Giuseppe Prezzolini, il fondatore della «Voce», è il più chiaro: «Il principale interesse è questo che l’Italia è fatta, ma non è compiuta. E soprattutto che l’Italia non essendosi fatta da sola aspetta finalmente l’atto che la dimostrerà capace di fare da sé… Si tratta di sapere se siamo una nazione».
Gaetano Salvemini, anche lui, come Amendola, destinato a essere un fiero oppositore del fascismo, aveva scritto: «Ma per quanto la guerra sia un fatto orribile e odioso a causa dei milioni di ricchezza che essa distrugge e delle migliaia di vite umane che maciulla in pochi giorni, io non posso non riconoscere che vi sono paci più orribili e più odiose della guerra: sono le paci che consumano a fuoco lento i popoli».
Nelle trincee, la baldanza interventista lascerà il posto ai dubbi, alla percezione diretta della tragicità di una guerra.
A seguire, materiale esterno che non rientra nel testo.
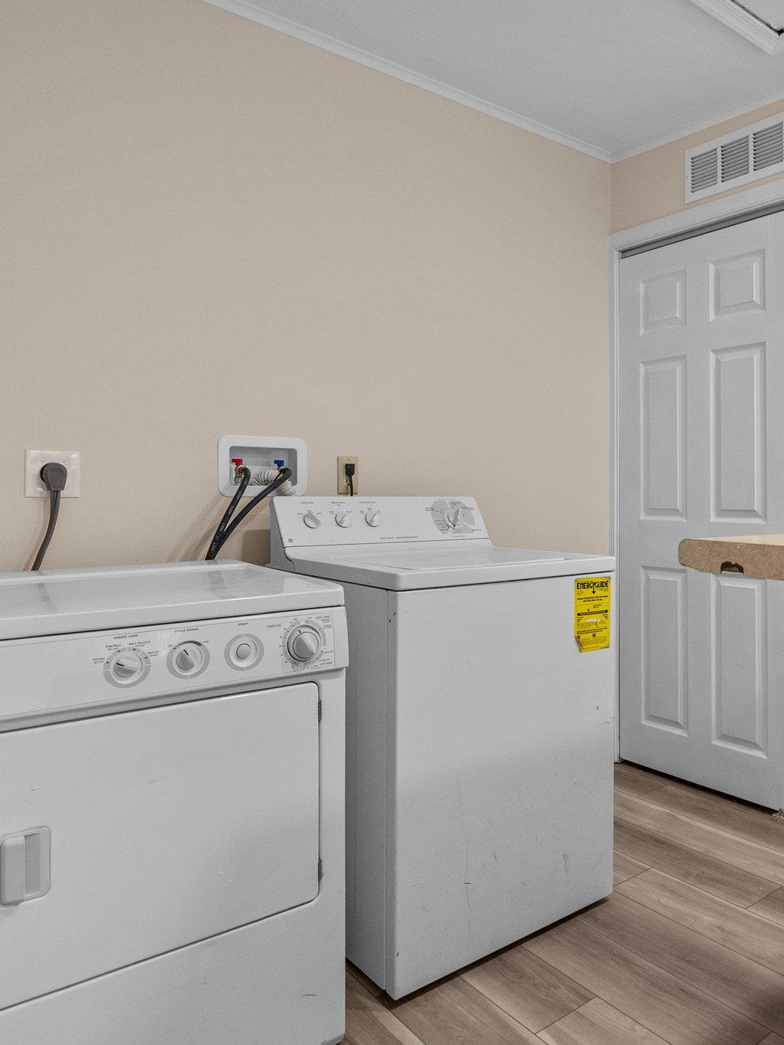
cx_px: 516
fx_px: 785
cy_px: 522
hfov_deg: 52.2
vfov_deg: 67.3
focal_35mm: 26
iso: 1250
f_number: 8
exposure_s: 1/40
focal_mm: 18
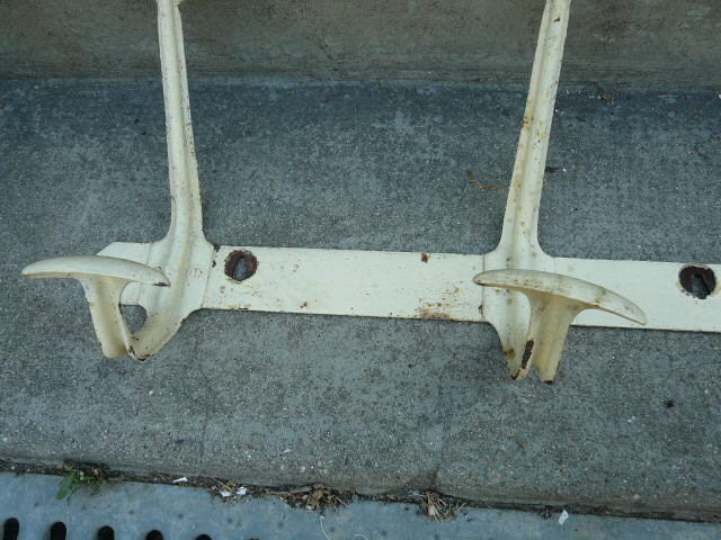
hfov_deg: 63.4
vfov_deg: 49.7
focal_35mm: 28
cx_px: 360
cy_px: 270
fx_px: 583
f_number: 3.2
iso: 100
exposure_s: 1/100
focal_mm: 4.6
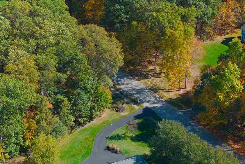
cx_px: 149
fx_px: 694
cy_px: 164
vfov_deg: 13.2
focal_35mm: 102
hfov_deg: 20.0
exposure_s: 1/640
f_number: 2.8
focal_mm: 14.4
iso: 100
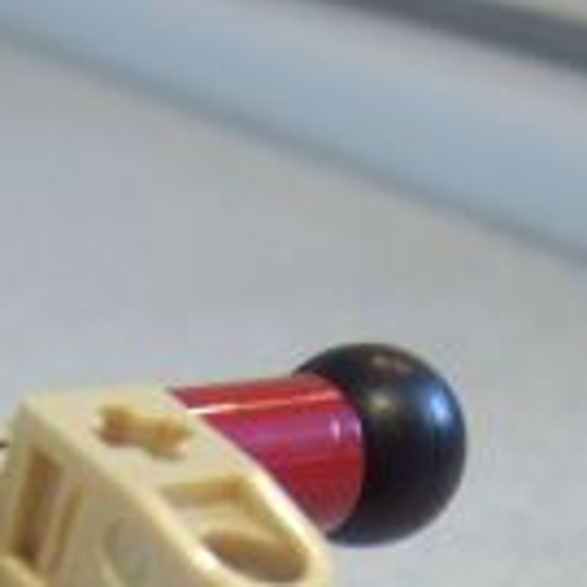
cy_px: 1039
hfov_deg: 13.3
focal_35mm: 130
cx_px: 13
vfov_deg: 12.3
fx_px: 2494
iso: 100
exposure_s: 1/19
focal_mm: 8.13
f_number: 2.7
Tocca a un giovane intellettuale, Renato Serra, indicato da Croce come una delle menti più brillanti della gioventù italiana, esprimere, meglio di altri, questo cambiamento di umore. Serra scrive Esame di coscienza di un letterato, un’analisi dell’io di fronte alla tragicità del conflitto, un testo che la critica, a cominciare da Carlo Bo, giudicherà tra i più penetranti testi sul rapporto tra guerra e individuo.
«La guerra non cambia niente», avverte Serra, «Non migliora, non redime, non cancella; per sé sola. Non fa miracoli. Non paga i debiti, non lava i peccati. In questo mondo, che non conosce più la grazia. Il cuore dura fatica ad ammetterlo». A trentuno anni, nel 1915, dopo aver concluso il suo testo, Renato Serra morirà in combattimento sul monte Podgora, nell’Esame di coscienza aveva citato il francese Charles Péguy, l’inventore della rivista «Cahiers de la Quinzaine» che più di altri aveva influenzato la generazione dei giovani scrittori italiani.
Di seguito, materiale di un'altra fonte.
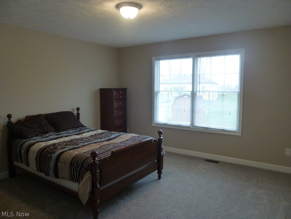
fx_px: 210
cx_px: 146
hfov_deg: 69.4
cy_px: 110
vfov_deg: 54.9
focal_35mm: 25
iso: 400
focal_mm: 4.5
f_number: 3.1
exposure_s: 1/50
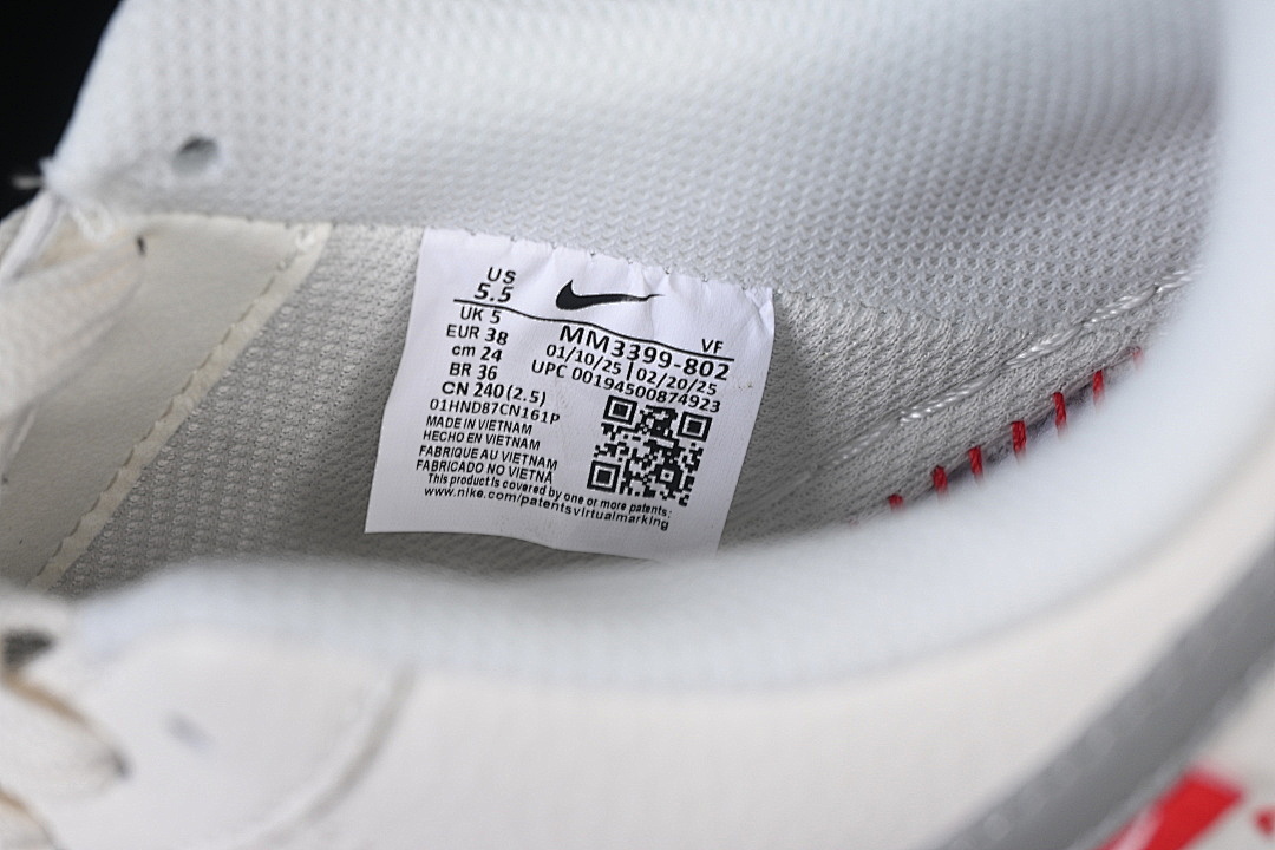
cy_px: 425
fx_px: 2656
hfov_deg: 27.0
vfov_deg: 18.2
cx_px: 638
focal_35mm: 75
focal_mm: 50
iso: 160
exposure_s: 1/80
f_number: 7.1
Anche Péguy muore in una trincea.
Carlo Emilio Gadda ridefinirà se stesso alla luce della guerra, dicendosi «poeta-filosofo-soldato» perché l’esperienza del fronte lo ha segnato irreversibilmente come Emilio Lussu che narra il duro conflitto sulle montagne con Un anno sull’Altipiano. Giosué Borsi scrive una toccante lettera alla madre e Ungaretti nota come «quel contadino soldato si affida alla medaglia di Sant’Antonio» sottolineando gesti comuni come il conforto della fede che si ripetono in ogni trincea.
Ogni pagina di questi autori è una foto capace di raccontare un universo di vite, sentimenti, dolori.
A pagare con la vita saranno in molti. E anche coloro che sopravvivono sfatano il mito della bella guerra, romantica ed entusiastica.
Il centenario della Grande Guerra può essere soprattutto questo, la ricerca di una letteratura che fu grande nella narrazione dei sentimenti e dei fatti, lasciando pagine irripetibili.